って、あれ?なんでそう露骨にぎくぎくって顔をするのかなあ?ねえ?!
なんかね、先月この街に来たばっかりの頃にね、ロストお兄ちゃまの部屋からなんかぼそぼそと怪しい会話が聞こえてきたことがあってねえ……えーと、なんだっけ。ああ、そう、お人形が云々とか、ねえ。
……って、あれ?ロストお兄ちゃま、なんか随分お顔の色悪いけどどうしたの?
ふぅん、何でもない?ならいいや。ええと、それでぇ、ほら、最近怪しい偽造品のお人形が裏るーとで出回ってるとかなんとかいう黒い噂があるじゃない? 会話の内容からパム、その密売犯だと思って、怖かったけどお部屋に踏み込んだの。

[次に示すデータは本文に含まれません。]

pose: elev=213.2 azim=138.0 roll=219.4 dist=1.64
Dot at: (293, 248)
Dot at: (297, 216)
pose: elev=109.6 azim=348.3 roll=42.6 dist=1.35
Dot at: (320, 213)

だってほら、まっさかロストお兄ちゃまがそんなことに関与してるわけないし、ロストお兄ちゃまのお部屋がそんな密取引の現場になってた、なんてすっごく不届き千万に思うでしょ?
それでえ、踏み込んだ結果がどうなったと思う?
なんと!パムが踏み込むまでのほんの一瞬に、誰もいなくなっちゃってたの!!あとに残ってたのはロストお兄ちゃまの荷物だけ。うーん、おっかしいよねえー。

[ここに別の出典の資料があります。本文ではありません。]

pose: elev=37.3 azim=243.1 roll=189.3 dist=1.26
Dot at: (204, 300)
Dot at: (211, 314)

あら?ロストお兄ちゃま、すっごい汗。どっか具合でも悪いの?もう、毎日夜更かししてるからじゃない?いけないなあ。もっと体調には気を付けなくっちゃ。パムが拭いてあげよっか??
ごしごしごしって、あれれ?なんかもっとお顔が真っ赤になっちゃった。うわー。これはもう完全に風邪だね風邪。さっ、だからさっさとお部屋に帰って休まなくっちゃ。
大丈夫。パムが全部お世話してあげるから。だからロストお兄ちゃまは安心してくたばって……じゃない、休んでいておっけーだよ。うふ……うふふふふ……。